Stated exercise →
Render the data below as a Markdown table with the columns No. and Line, one row per line and no rows for blank lines. Leave the pictures out.

Given data →
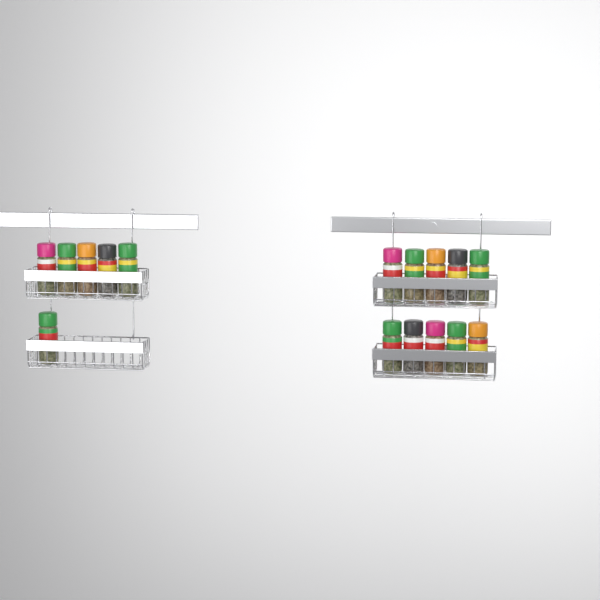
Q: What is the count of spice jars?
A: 16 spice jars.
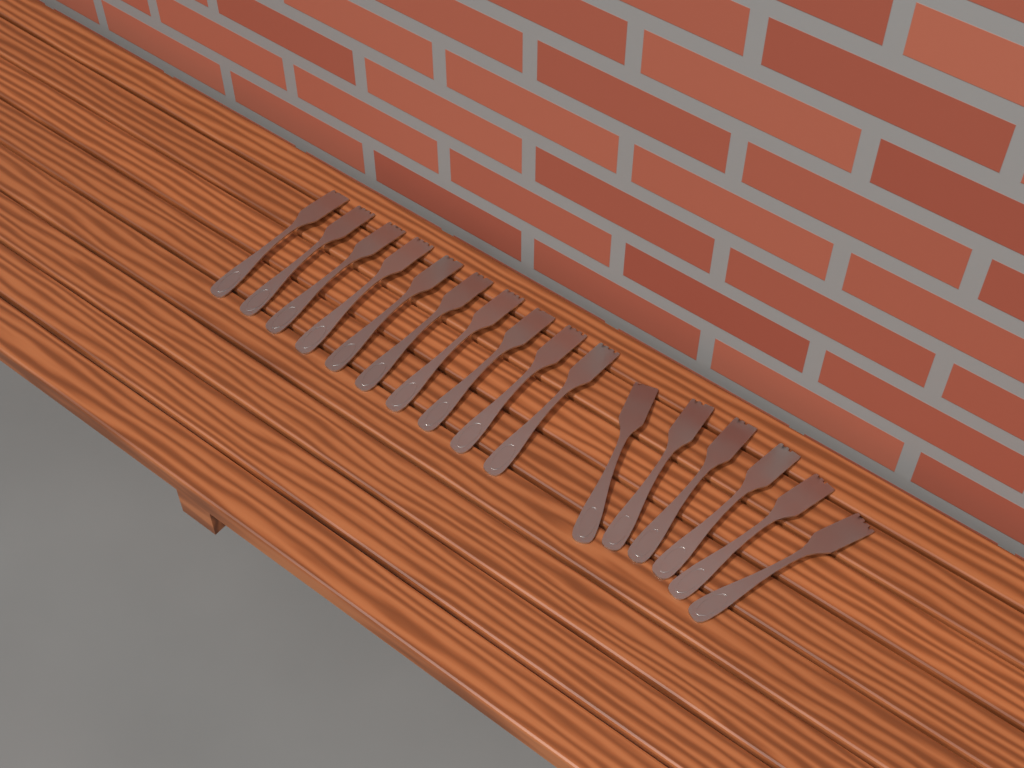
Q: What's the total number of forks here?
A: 16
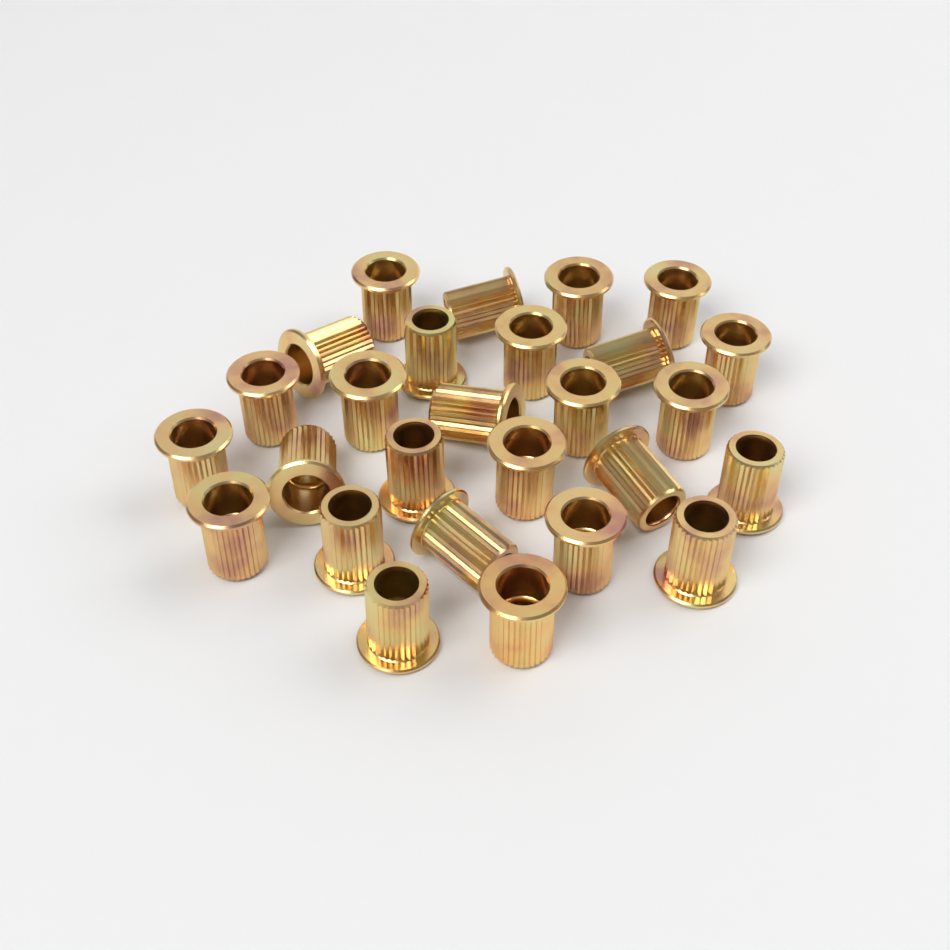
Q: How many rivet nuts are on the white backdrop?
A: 27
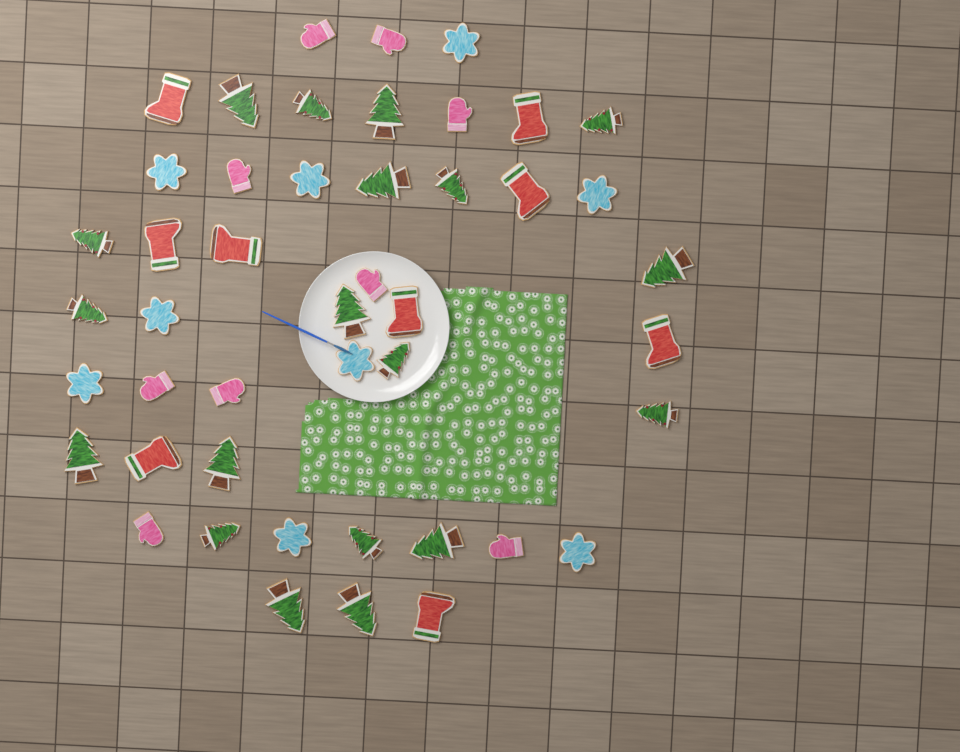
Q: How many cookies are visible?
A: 46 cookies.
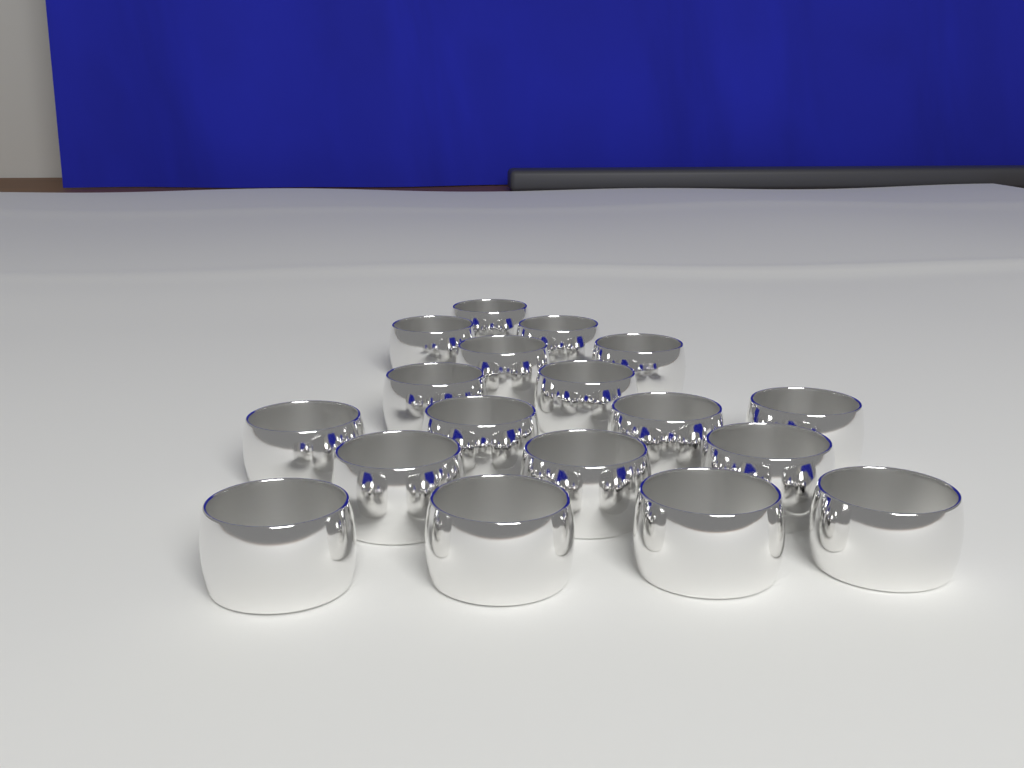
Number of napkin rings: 18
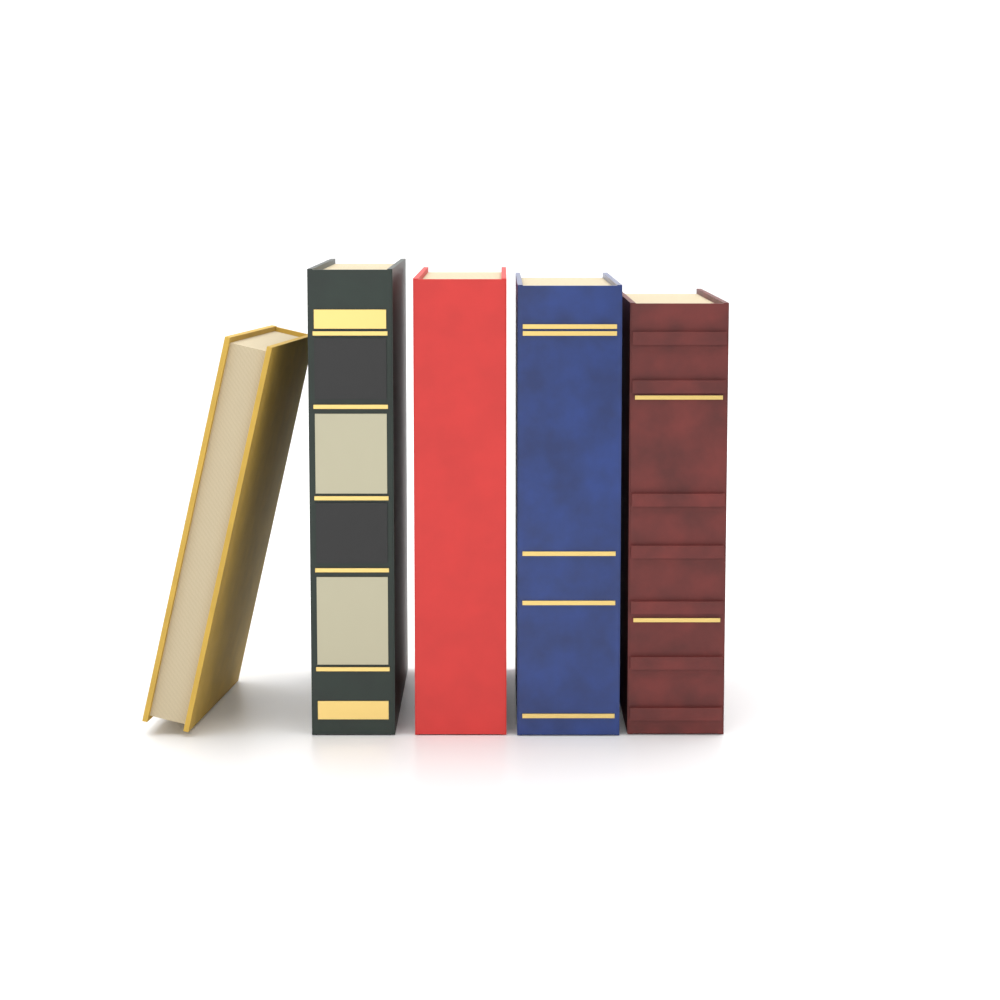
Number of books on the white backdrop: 5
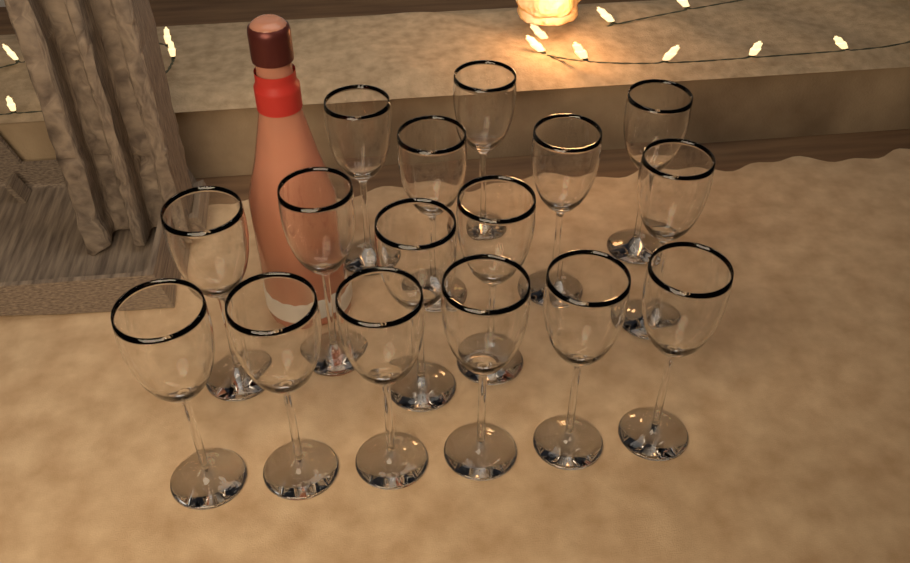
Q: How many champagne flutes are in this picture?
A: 16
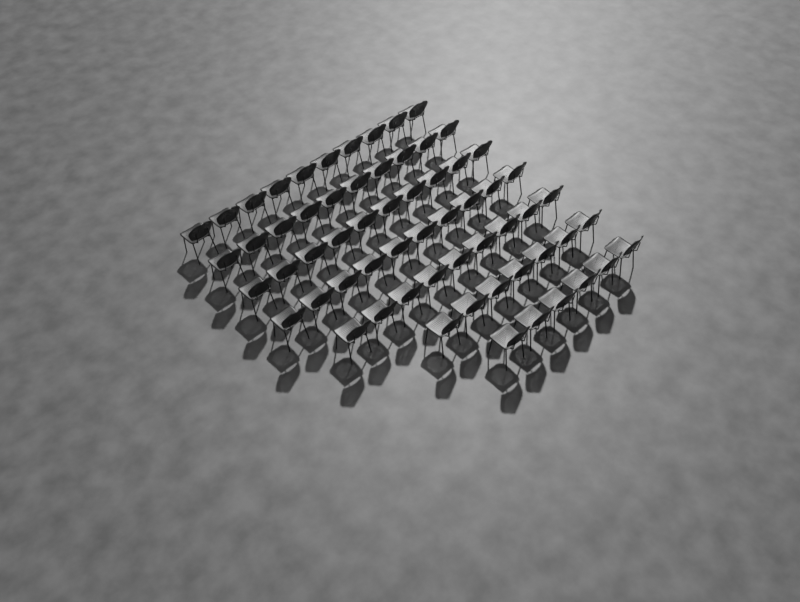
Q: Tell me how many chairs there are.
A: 62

Right answer →
| No. | Line |
|---|---|
| 1 | Q: What is the count of spice jars? |
| 2 | A: 16 spice jars. |
| 3 | Q: What's the total number of forks here? |
| 4 | A: 16 |
| 5 | Q: How many rivet nuts are on the white backdrop? |
| 6 | A: 27 |
| 7 | Q: How many cookies are visible? |
| 8 | A: 46 cookies. |
| 9 | Number of napkin rings: 18 |
| 10 | Number of books on the white backdrop: 5 |
| 11 | Q: How many champagne flutes are in this picture? |
| 12 | A: 16 |
| 13 | Q: Tell me how many chairs there are. |
| 14 | A: 62 |